- Your instructions -
Copy out each of the lines below word for word, leaving every character unchanged.
________________________________________
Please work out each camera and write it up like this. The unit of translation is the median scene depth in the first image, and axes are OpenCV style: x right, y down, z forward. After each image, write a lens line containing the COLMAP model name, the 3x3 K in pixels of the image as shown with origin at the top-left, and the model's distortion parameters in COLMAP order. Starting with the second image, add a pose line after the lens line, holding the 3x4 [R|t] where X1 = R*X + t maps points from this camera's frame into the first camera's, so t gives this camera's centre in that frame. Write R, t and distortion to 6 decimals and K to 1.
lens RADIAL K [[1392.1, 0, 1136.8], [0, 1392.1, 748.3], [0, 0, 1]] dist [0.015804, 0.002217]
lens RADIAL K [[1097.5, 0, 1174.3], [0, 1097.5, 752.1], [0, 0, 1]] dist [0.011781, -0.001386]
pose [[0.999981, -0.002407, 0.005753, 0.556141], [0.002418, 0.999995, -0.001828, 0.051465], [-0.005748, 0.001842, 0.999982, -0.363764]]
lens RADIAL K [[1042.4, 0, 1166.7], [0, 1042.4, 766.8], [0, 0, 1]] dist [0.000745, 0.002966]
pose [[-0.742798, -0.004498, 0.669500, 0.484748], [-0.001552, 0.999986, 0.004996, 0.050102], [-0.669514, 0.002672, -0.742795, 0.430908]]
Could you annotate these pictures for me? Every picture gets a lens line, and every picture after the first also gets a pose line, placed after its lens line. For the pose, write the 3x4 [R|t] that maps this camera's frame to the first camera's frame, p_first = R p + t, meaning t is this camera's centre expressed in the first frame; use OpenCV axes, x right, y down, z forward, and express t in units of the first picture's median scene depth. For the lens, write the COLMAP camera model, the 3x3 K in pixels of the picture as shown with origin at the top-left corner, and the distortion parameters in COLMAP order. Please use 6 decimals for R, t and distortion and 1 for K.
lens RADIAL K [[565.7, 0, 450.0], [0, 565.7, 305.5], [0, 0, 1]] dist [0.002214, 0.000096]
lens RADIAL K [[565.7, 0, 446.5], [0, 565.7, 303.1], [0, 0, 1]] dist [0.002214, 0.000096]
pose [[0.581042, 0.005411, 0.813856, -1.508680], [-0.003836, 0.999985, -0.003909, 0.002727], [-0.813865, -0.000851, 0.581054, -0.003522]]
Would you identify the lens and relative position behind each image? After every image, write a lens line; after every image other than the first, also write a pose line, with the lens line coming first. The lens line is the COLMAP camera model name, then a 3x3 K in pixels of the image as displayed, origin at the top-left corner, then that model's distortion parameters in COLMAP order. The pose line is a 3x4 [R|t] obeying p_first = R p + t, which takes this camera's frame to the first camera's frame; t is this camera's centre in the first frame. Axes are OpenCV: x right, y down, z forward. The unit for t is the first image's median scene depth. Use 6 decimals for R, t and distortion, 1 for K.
________________________________________
- Your response -
Please work out each camera and write it up like this. The unit of translation is the median scene depth in the first image, and axes are OpenCV style: x right, y down, z forward. After each image, write a lens line containing the COLMAP model name, the 3x3 K in pixels of the image as shown with origin at the top-left, and the model's distortion parameters in COLMAP order. Starting with the second image, add a pose line after the lens line, holding the 3x4 [R|t] where X1 = R*X + t maps points from this camera's frame into the first camera's, so t gives this camera's centre in that frame. Write R, t and distortion to 6 decimals and K to 1.
lens RADIAL K [[1392.1, 0, 1136.8], [0, 1392.1, 748.3], [0, 0, 1]] dist [0.015804, 0.002217]
lens RADIAL K [[1097.5, 0, 1174.3], [0, 1097.5, 752.1], [0, 0, 1]] dist [0.011781, -0.001386]
pose [[0.999981, -0.002407, 0.005753, 0.556141], [0.002418, 0.999995, -0.001828, 0.051465], [-0.005748, 0.001842, 0.999982, -0.363764]]
lens RADIAL K [[1042.4, 0, 1166.7], [0, 1042.4, 766.8], [0, 0, 1]] dist [0.000745, 0.002966]
pose [[-0.742798, -0.004498, 0.669500, 0.484748], [-0.001552, 0.999986, 0.004996, 0.050102], [-0.669514, 0.002672, -0.742795, 0.430908]]
Could you annotate these pictures for me? Every picture gets a lens line, and every picture after the first also gets a pose line, placed after its lens line. For the pose, write the 3x4 [R|t] that maps this camera's frame to the first camera's frame, p_first = R p + t, meaning t is this camera's centre expressed in the first frame; use OpenCV axes, x right, y down, z forward, and express t in units of the first picture's median scene depth. For the lens, write the COLMAP camera model, the 3x3 K in pixels of the picture as shown with origin at the top-left corner, and the distortion parameters in COLMAP order. Please use 6 decimals for R, t and distortion and 1 for K.
lens RADIAL K [[565.7, 0, 450.0], [0, 565.7, 305.5], [0, 0, 1]] dist [0.002214, 0.000096]
lens RADIAL K [[565.7, 0, 446.5], [0, 565.7, 303.1], [0, 0, 1]] dist [0.002214, 0.000096]
pose [[0.581042, 0.005411, 0.813856, -1.508680], [-0.003836, 0.999985, -0.003909, 0.002727], [-0.813865, -0.000851, 0.581054, -0.003522]]
Would you identify the lens and relative position behind each image? After every image, write a lens line; after every image other than the first, also write a pose line, with the lens line coming first. The lens line is the COLMAP camera model name, then a 3x3 K in pixels of the image as displayed, origin at the top-left corner, then that model's distortion parameters in COLMAP order. The pose line is a 3x4 [R|t] obeying p_first = R p + t, which takes this camera's frame to the first camera's frame; t is this camera's centre in the first frame. Axes are OpenCV: x right, y down, z forward. The unit for t is the first image's median scene depth. Use 6 decimals for R, t and distortion, 1 for K.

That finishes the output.